Who knows what all the symbols mean anyway?

4 Minutes

Have you ever looked at the washing instructions labels in your clothes and thought, “I don’t even know what that symbol means”? If you’re anything like me, everything goes in the washing machine on the one standard setting anyway! I know the odd few items which must go to the dry cleaners. Although even some of my older ‘dry clean only’ pieces also now go in the washing machine, on that one standard setting.

Who knew that there are so many different symbols for tumble drying or even an instruction for ‘line dry in the shade’? When it comes to the tumble dryer, I know the one or two items which can’t go in. But, similarly to the washing, everything else just gets thrown in the one setting. In terms of hanging washing on the line, it just gets hung on the line – sometimes that’s in the shade, sometimes it’s in the sun! My clothes still dry.

All of this got me thinking as to how we carry out process mapping. We purposely only map with boxes and arrows. Simple. No ambiguity. No needing a symbol decoder. ‘Just’ boxes and arrows.

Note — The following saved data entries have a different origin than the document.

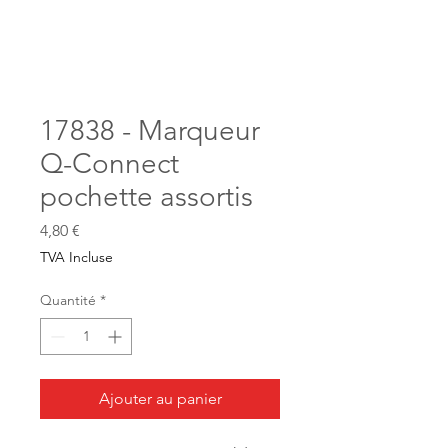
17838 - Marqueur
Q-Connect
pochette assortis
Prix
4,80 €
TVA Incluse
Quantité
*
Ajouter au panier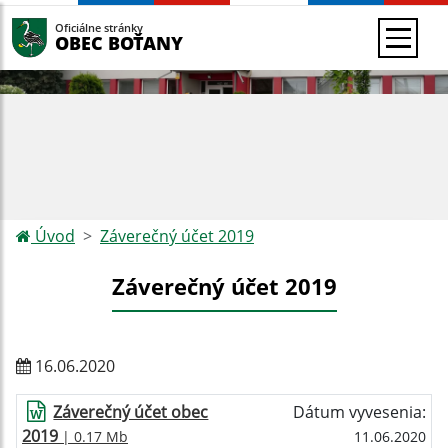
Oficiálne stránky
OBEC BOŤANY
Úvod
Záverečný účet 2019
Záverečný účet 2019
16.06.2020
Záverečný účet obec
Dátum vyvesenia:
2019
| 0.17 Mb
11.06.2020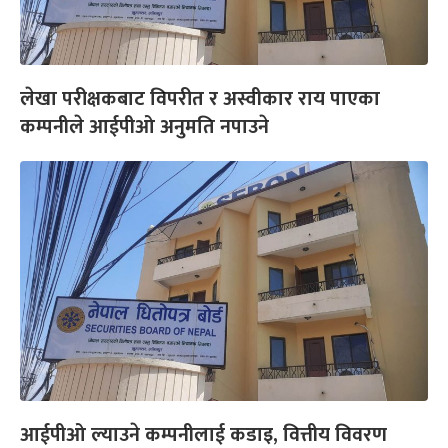
लेखा परीक्षकबाट विपरीत र अस्वीकार राय पाएका
कम्पनीले आईपीओ अनुमति नपाउने
आईपीओ ल्याउने कम्पनीलाई कडाइ, वित्तीय विवरण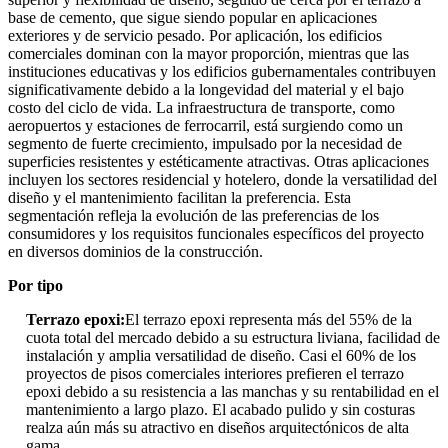
base de cemento, que sigue siendo popular en aplicaciones
exteriores y de servicio pesado. Por aplicación, los edificios
comerciales dominan con la mayor proporción, mientras que las
instituciones educativas y los edificios gubernamentales contribuyen
significativamente debido a la longevidad del material y el bajo
costo del ciclo de vida. La infraestructura de transporte, como
aeropuertos y estaciones de ferrocarril, está surgiendo como un
segmento de fuerte crecimiento, impulsado por la necesidad de
superficies resistentes y estéticamente atractivas. Otras aplicaciones
incluyen los sectores residencial y hotelero, donde la versatilidad del
diseño y el mantenimiento facilitan la preferencia. Esta
segmentación refleja la evolución de las preferencias de los
consumidores y los requisitos funcionales específicos del proyecto
en diversos dominios de la construcción.
Por tipo
Terrazo epoxi:
El terrazo epoxi representa más del 55% de la
cuota total del mercado debido a su estructura liviana, facilidad de
instalación y amplia versatilidad de diseño. Casi el 60% de los
proyectos de pisos comerciales interiores prefieren el terrazo
epoxi debido a su resistencia a las manchas y su rentabilidad en el
mantenimiento a largo plazo. El acabado pulido y sin costuras
realza aún más su atractivo en diseños arquitectónicos de alta
gama.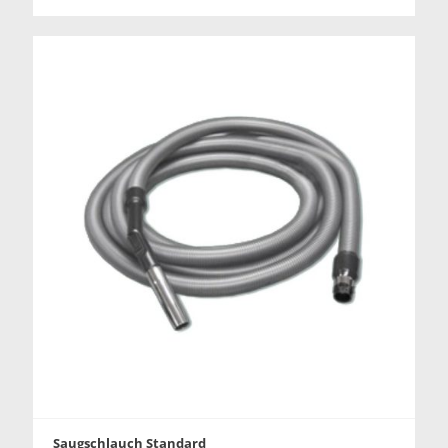
Saugschlauch Standard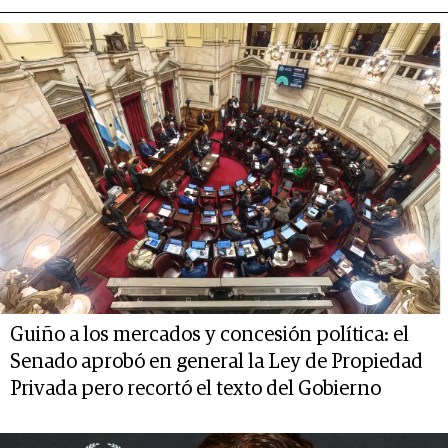
Guiño a los mercados y concesión política: el
Senado aprobó en general la Ley de Propiedad
Privada pero recortó el texto del Gobierno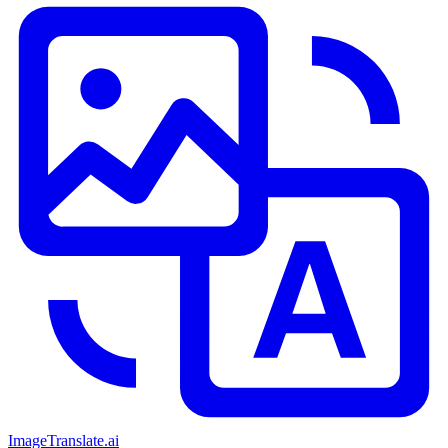
ImageTranslate
.ai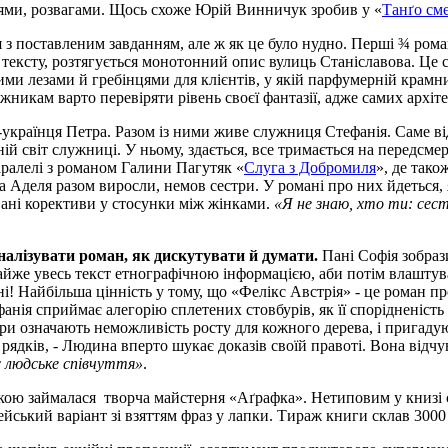
іями, розвагами. Щось схоже Юрій Винничук зробив у «
Танґо сме
я з поставленим завданням, але ж як це було нудно. Перші ¾ ро
к тексту, розтягується монотонний опис вулиць Станіславова. Це
ними лезами й гребінцями для клієнтів, у якій парфумерній крамн
жникам варто перевіряти рівень своєї фантазії, адже самих архіт
українця Петра. Разом із ними живе служниця Стефанія. Саме від
ій світ служниці. У ньому, здається, все тримається на передсме
аралелі з романом Галини Пагутяк «
Слуга з Добромиля
», де так
та Аделя разом виросли, немов сестри. У романі про них йдеться, 
вані корективи у стосунки між жінками.
«Я не знаю, хто ти: сес
налізувати роман, як дискутувати й думати.
Пані Софія зобрази
айже увесь текст етнографічною інформацією, аби потім влаштув
! Найбільша цінність у тому, що «Фелікс Австрія» - це роман про
анія сприймає алегорію сплетених стовбурів, як її спорідненіс
ри означають неможливість росту для кожного дерева, і пригадують
ж рядків, - Людина вперто шукає доказів своїй правоті. Вона відч
 людське співчуття»
.
бкою займалася творча майстерня «Аґрафка». Нетиповим у книзі є
пейський варіант зі взяттям фраз у лапки. Тираж книги склав 300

It’s the simplicity of those ‘just’ boxes and arrows which give a process map its power.

The beauty of that simplicity is that anyone in the organisation can look at the process map and understand it. There is no ambiguity around shapes.

The directives of the process step are in the language used. Every step of the process map contains a verb and noun description of the activity taking place e.g. ‘update database’, ‘upload payment file’, ‘deliver order’. As well as the language used, we attach a resource to each box. This highlights who, or what (software, application, machine etc) is responsible for, and used, to make that process step happen. Again, simple. Every navigator of the map can instantly see who needs to fulfil that step. The boxes that are created for each step of the process can capture much more information if required. We work with our clients to understand their exact deliverables for every step of the process and can include links, attachments, images and even videos to assist in that being successfully carried out.

So, simplicity really is the key here. The way we process map leaves no room for uncertainty and no risk of employees feeling anxious about not understanding, or worse worried about getting something wrong.

Our process maps are clear and defined. Those boxes and arrows guide the way for anyone to appreciate who needs to do what and when. Risk is mitigated, training can be delivered, process improvements can occur – all thanks to those boxes and arrows!

I’ll leave you with this image. Take a look and see how many of the symbols you definitively know. You may well be able to hazard a guess as to what some of them mean, but do you want your employees to be hazarding a guess when they’re running your business?